(Saved data entries)
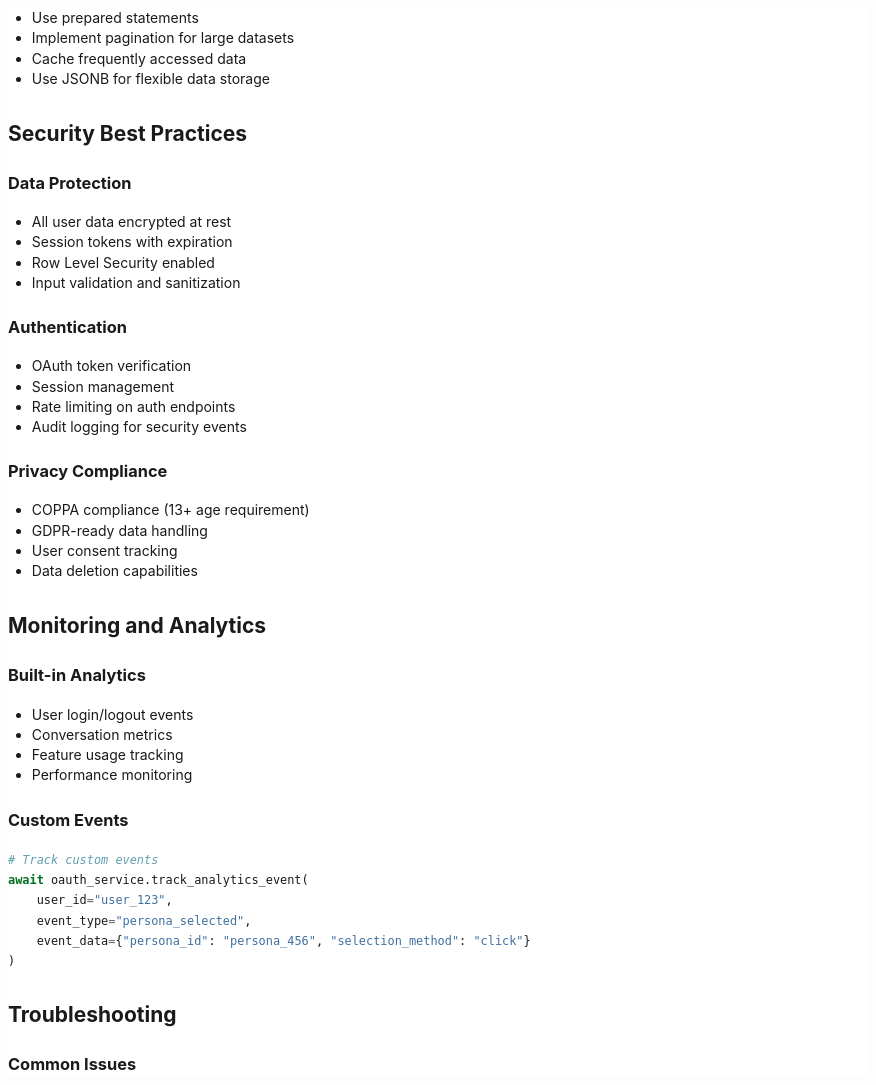 - Use prepared statements
- Implement pagination for large datasets
- Cache frequently accessed data
- Use JSONB for flexible data storage

## Security Best Practices

### Data Protection

- All user data encrypted at rest
- Session tokens with expiration
- Row Level Security enabled
- Input validation and sanitization

### Authentication

- OAuth token verification
- Session management
- Rate limiting on auth endpoints
- Audit logging for security events

### Privacy Compliance

- COPPA compliance (13+ age requirement)
- GDPR-ready data handling
- User consent tracking
- Data deletion capabilities

## Monitoring and Analytics

### Built-in Analytics

- User login/logout events
- Conversation metrics
- Feature usage tracking
- Performance monitoring

### Custom Events

```python
# Track custom events
await oauth_service.track_analytics_event(
    user_id="user_123",
    event_type="persona_selected",
    event_data={"persona_id": "persona_456", "selection_method": "click"}
)
```

## Troubleshooting

### Common Issues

▸ WHAT IS REQUIRED
When restating the records word for word, omit any picture they contain.

▸ EXERCISE SOLUTION
 - Use prepared statements
- Implement pagination for large datasets
- Cache frequently accessed data
- Use JSONB for flexible data storage

## Security Best Practices

### Data Protection

- All user data encrypted at rest
- Session tokens with expiration
- Row Level Security enabled
- Input validation and sanitization

### Authentication

- OAuth token verification
- Session management
- Rate limiting on auth endpoints
- Audit logging for security events

### Privacy Compliance

- COPPA compliance (13+ age requirement)
- GDPR-ready data handling
- User consent tracking
- Data deletion capabilities

## Monitoring and Analytics

### Built-in Analytics

- User login/logout events
- Conversation metrics
- Feature usage tracking
- Performance monitoring

### Custom Events

```python
# Track custom events
await oauth_service.track_analytics_event(
    user_id="user_123",
    event_type="persona_selected",
    event_data={"persona_id": "persona_456", "selection_method": "click"}
)
```

## Troubleshooting

### Common Issues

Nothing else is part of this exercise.